Рецензия на книгу
Истребление тиранов
Владимир Набоков
Аноним19 июня 2025 г.От бесплодных идей - до бесплотных гостей
В неназванной стране устанавливается тоталитаризм, с торжествами под проливным дождем; с надрывающимся криком по радио; с пошлыми и глупыми лозунгами.
Там, где даже часы теперь хотят настроить по пульсу диктатора, провинциальный учитель рисования ведет дневник - по ночам, коротая время за воспоминаниями, а то и за разговорами с бесплотными гостями, призраками.
У художника есть секрет - он знал нынешнего тирана в молодости, до его непредвиденного восхождения, и с каждым днем его ненависть растет, а с ней и единственное желание - диктатора убить.
Из дико цветущего моего государства он сделал обширный огород, в котором особой заботой окружены репа, капуста да свекла; посему все страсти страны свелись к страсти овощной, земляной, толстой. Огород в соседстве фабрики с непременным звуковым участием где-то маневрирующего паровоза, и над всем этим безнадежное белесое небо городских окраин — и все, что сюда воображение машинально относит; забор, ржавая жестянка среди чертополоха, битое стекло, нечистоты, взрыв черного мушиного жужжания из-под ног… вот нынешний образ моей страны, — образ предельного уныния, но уныние у нас в почете, и однажды им брошенный (в свальную яму глупости) лозунг «половина нашей земли должна быть обработана, а другая заасфальтирована» повторяется дураками, как нечто, выражающее вершину человеческого счастья.Диктатор, разумеется, о художнике не помнит, ведь пристанищ и разного рода политических кружков было много; причем кружки эти могли выступать за совершенно противоположные идеи.
Странное дело, что прочих свидетелей его молодых лет не осталось - они безопасно мертвы. Дома в нищих кварталах - где останавливался он, неразборчивый в ночлегах - давно снесены; а записей жильцов не велось.
В музее имени диктатора, помимо флагов и грязных плакатов, хранится единственное уцелевшее от тех его ранних лет - под стеклянным колпаком - пуговица.
Последнее время я часто занимаюсь тем, что пытаюсь с помощью всех сил души вообразить течение его забот и мыслей, пытаюсь попасть в ритм его существования, дабы оно поддалось и рухнуло, как висячий мост, колебания которого совпали бы со стройными шагами проходящего по нему отряда солдат.
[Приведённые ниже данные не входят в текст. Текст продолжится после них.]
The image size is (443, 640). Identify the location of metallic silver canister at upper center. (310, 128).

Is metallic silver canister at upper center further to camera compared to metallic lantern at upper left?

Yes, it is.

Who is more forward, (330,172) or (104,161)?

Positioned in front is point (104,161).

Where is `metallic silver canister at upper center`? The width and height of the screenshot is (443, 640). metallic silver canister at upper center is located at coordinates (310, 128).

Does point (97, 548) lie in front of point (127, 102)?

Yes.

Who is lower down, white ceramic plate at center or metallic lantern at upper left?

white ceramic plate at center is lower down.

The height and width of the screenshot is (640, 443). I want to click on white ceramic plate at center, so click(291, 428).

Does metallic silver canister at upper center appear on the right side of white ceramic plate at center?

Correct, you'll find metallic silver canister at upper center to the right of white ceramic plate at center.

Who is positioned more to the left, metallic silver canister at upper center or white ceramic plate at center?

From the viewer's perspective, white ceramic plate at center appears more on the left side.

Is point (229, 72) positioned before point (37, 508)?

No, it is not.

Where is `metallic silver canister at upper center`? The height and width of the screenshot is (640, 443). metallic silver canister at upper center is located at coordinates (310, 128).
Отряд тоже погибнет, как погибну я, сойдя с ума в то мгновение, когда ритм уловлю, и он в своем дальнем замке падет замертво, но и при всяком другом виде тираноубийства я бы не остался цел.Не в том беда, что по пульсу диктатора настроят часы, беда в том, что его присутствие - как газ - заполняет всё.
Он видится во всем - его безмерно пошлое, третьеразрядное бытие, темнота, бездарность, деревянная ограниченность, внутренняя глухота - всё это неизбежно и непоправимо проецируется на страну и на населяющий ее народ.
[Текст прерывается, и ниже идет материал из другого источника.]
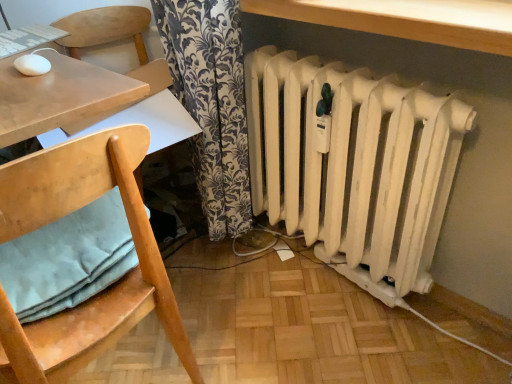
The width and height of the screenshot is (512, 384). What do you see at coordinates (353, 165) in the screenshot?
I see `white matte radiator at lower right` at bounding box center [353, 165].

Based on the photo, what is the approximate height of wooden table at upper center?

wooden table at upper center is 2.84 inches tall.

This screenshot has width=512, height=384. What do you see at coordinates (406, 19) in the screenshot?
I see `wooden table at upper center` at bounding box center [406, 19].

What do you see at coordinates (68, 259) in the screenshot? The height and width of the screenshot is (384, 512). I see `light blue fabric pillow at lower left` at bounding box center [68, 259].

The height and width of the screenshot is (384, 512). Find the location of `light blue fabric pillow at lower left`. light blue fabric pillow at lower left is located at coordinates (68, 259).

Where is `white matte radiator at lower right`? The image size is (512, 384). white matte radiator at lower right is located at coordinates (353, 165).

Between white matte radiator at lower right and wooden chair with cushion at left, which one has smaller size?

With smaller size is white matte radiator at lower right.

Can you confirm if white matte radiator at lower right is thinner than wooden chair with cushion at left?

Indeed, white matte radiator at lower right has a lesser width compared to wooden chair with cushion at left.

From their relative heights in the image, would you say white matte radiator at lower right is taller or shorter than wooden chair with cushion at left?

In the image, white matte radiator at lower right appears to be shorter than wooden chair with cushion at left.

From the image's perspective, relative to wooden chair with cushion at left, is white matte radiator at lower right above or below?

white matte radiator at lower right is above wooden chair with cushion at left.

Looking at this image, from the image's perspective, which is below, wooden table at upper center or white matte radiator at lower right?

white matte radiator at lower right, from the image's perspective.

Would you say wooden table at upper center is to the left or to the right of white matte radiator at lower right in the picture?

In the image, wooden table at upper center appears on the left side of white matte radiator at lower right.

Is wooden table at upper center next to white matte radiator at lower right and touching it?

No, wooden table at upper center is not next to white matte radiator at lower right.

Find the location of a particular element. table that is above the white matte radiator at lower right (from the image's perspective) is located at coordinates (406, 19).

The height and width of the screenshot is (384, 512). Find the location of `chair that is below the light blue fabric pillow at lower left (from the image's perspective)`. chair that is below the light blue fabric pillow at lower left (from the image's perspective) is located at coordinates (102, 292).

Is light blue fabric pillow at lower left in front of or behind wooden chair with cushion at left in the image?

Visually, light blue fabric pillow at lower left is located behind wooden chair with cushion at left.

In the scene shown: Which of these two, light blue fabric pillow at lower left or wooden chair with cushion at left, is smaller?

Smaller between the two is light blue fabric pillow at lower left.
И если люди становятся подобием диктатора невольно, художник решает добровольно стать его подобием, словно это может дать какую-то магическую власть над этим существом. Угадывать его мысли, видеть его сны, дышать в унисон, считать его шаги на прогулке по двору тюрьмы, переделанной в высочайшую резиденцию - всё, чтобы после покончить с ним, обретши - за счет подобия - власть оборвать в диктаторе жизнь.
Можно ли писать о страшном и пошлом лучше Набокова? О внезапном смехе, напоминающем кошачий крик? О письмах с пакостными длиннотами, о мерзком задыхании в конце фраз? О дивных новых заборах под орех? О репе, отлитой в бронзе? О ходьбе, которая служит развлечением ограниченным людям? О механической и бездумной памяти? Об истории, изученной по брошюрам, и о стихах, вычитанных из календаря?
О внутренней глухоте при железной тупой воле? И о том, как эта ограниченная тупая воля заразительна - и о том как она стремится сохранить себя, свои символы, в несгибаемых и жестких формах - будь то металл или гранит?
Как мне избавиться от него? Я не могу больше. Все полно им, все, что я люблю, оплевано, все стало его подобием, его зеркалом, и в чертах уличных прохожих, в глазах моих бедных школьников все яснее и безнадежнее проступает его облик. Не только плакаты, которые я обязан давать им срисовывать, лишь толкуют линии его личности, но и простой белый куб, который даю в младших классах, мне кажется его портретом, — его лучшим портретом быть может. Кубический, страшный, как мне избыть тебя?Владимир Набоков уехал из Германии в 1937 году. Он был свидетелем становления национал-социализма и никаких иллюзий относительно этого режима не питал. Тогда, после отъезда, и был написан этот рассказ, "Истребление тиранов".